Opinion: Will this California bill to regulate AI protect consumers or gut tech?
Source: LATimes
By Paul Lekas
California is the cradle of American innovation. Over the years, many information and tech businesses, including ones my association represents, have delivered for Californians by creating new products for consumers, improving public services and powering the economy. Unfortunately, legislation making its way through the California Legislature is threatening to undermine the brightest innovators and targeting frontier — or highly advanced — AI models.
The bill goes well beyond the stated focus of addressing real concerns about the safety of these models while ensuring that California reaps the benefits of this technology. Rather than targeting foreseeable harms, such as using AI for predictive policing based on biased historical data, or holding accountable those who use AI for nefarious purposes, SB 1047 would ultimately prohibit developers from releasing AI models that can be adapted to address needs of California consumers and businesses.
SB 1047 would do this by in effect forcing those at the forefront of new AI technologies to anticipate and mitigate every possible way that their models might be misused and to prevent that misuse. This is simply not possible, particularly since there are no universally accepted technical standards for measuring and mitigating frontier model risk.
Were SB 1047 to become law, California consumers would lose access to AI tools they find useful. That’s like stopping production of a prescription medication because someone took it illegally or overdosed. They would also lose access to AI tools designed to protect Californians from malicious activity enabled by other AI.
To be clear, concerns with SB 1047 do not reflect a belief that AI should proliferate without meaningful oversight. There is bipartisan consensus that we need guardrails around AI to reduce the risk of misuse and address foreseeable harms to public health and safety, civil rights and other areas. States have led the way in enacting laws to disincentivize the use of AI for ill. Indiana, Minnesota, Texas, Washington and California, for example, have enacted laws to prohibit the creation of deepfakes depicting intimate images of identifiable individuals and to restrict the use of AI in election advertising.

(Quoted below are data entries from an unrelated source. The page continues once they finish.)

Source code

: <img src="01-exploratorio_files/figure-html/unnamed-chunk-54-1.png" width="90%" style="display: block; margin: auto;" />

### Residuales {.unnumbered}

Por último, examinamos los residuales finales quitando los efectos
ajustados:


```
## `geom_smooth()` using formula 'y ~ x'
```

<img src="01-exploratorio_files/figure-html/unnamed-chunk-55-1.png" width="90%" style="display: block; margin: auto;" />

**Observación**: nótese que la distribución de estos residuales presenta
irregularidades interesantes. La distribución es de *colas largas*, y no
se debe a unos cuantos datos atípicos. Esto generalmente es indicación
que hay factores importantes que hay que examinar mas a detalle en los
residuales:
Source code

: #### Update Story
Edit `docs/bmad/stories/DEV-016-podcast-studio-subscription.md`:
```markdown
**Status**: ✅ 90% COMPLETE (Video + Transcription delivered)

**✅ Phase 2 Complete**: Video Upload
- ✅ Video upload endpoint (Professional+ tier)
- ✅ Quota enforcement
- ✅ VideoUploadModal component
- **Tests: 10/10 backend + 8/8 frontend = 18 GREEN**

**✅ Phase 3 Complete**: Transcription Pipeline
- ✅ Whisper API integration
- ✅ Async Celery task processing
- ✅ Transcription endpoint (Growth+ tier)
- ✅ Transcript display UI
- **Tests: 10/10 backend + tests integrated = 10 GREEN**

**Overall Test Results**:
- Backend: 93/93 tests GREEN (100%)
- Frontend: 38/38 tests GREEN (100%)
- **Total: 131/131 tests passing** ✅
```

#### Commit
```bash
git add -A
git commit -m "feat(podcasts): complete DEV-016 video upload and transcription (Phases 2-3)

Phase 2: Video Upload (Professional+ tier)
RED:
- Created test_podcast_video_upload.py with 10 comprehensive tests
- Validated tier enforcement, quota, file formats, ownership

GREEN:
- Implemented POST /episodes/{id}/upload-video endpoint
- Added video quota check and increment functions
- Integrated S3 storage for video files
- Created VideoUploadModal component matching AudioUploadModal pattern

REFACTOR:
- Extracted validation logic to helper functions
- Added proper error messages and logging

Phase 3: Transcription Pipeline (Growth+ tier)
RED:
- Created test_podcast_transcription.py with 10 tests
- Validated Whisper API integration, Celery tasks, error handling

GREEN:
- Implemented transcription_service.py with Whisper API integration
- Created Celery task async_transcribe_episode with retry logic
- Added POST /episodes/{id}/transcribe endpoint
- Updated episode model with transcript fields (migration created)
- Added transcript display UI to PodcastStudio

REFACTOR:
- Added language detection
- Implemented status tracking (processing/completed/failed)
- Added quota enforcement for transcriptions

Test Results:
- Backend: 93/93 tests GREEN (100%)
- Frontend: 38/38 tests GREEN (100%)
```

Congress is also considering guardrails to protect elections, privacy, national security and other concerns while maintaining America’s technological advantage. Indeed, oversight would be best handled in a coordinated manner at the federal level, as is being pursued through the AI Safety Institute launched at the National Institute of Standards and Technology, without the specter of civil and criminal liability. This approach recognizes that frontier model safety requires massive resources that no state, even California, can muster.
So although it is essential for elected leaders to take steps to protect consumers, SB 1047 goes too far. It would force emerging and established companies to weigh near-impossible standards for compliance against the value of doing business elsewhere. California could lose its edge in AI innovation. And AI developers outside the U.S. not subject to the same transparency and accountability principles would see their position strengthened, inevitably putting American consumers’ privacy and security at risk.
Paul Lekas is the head of global public policy and government affairs for the Software & Information Industry Assn. in Washington.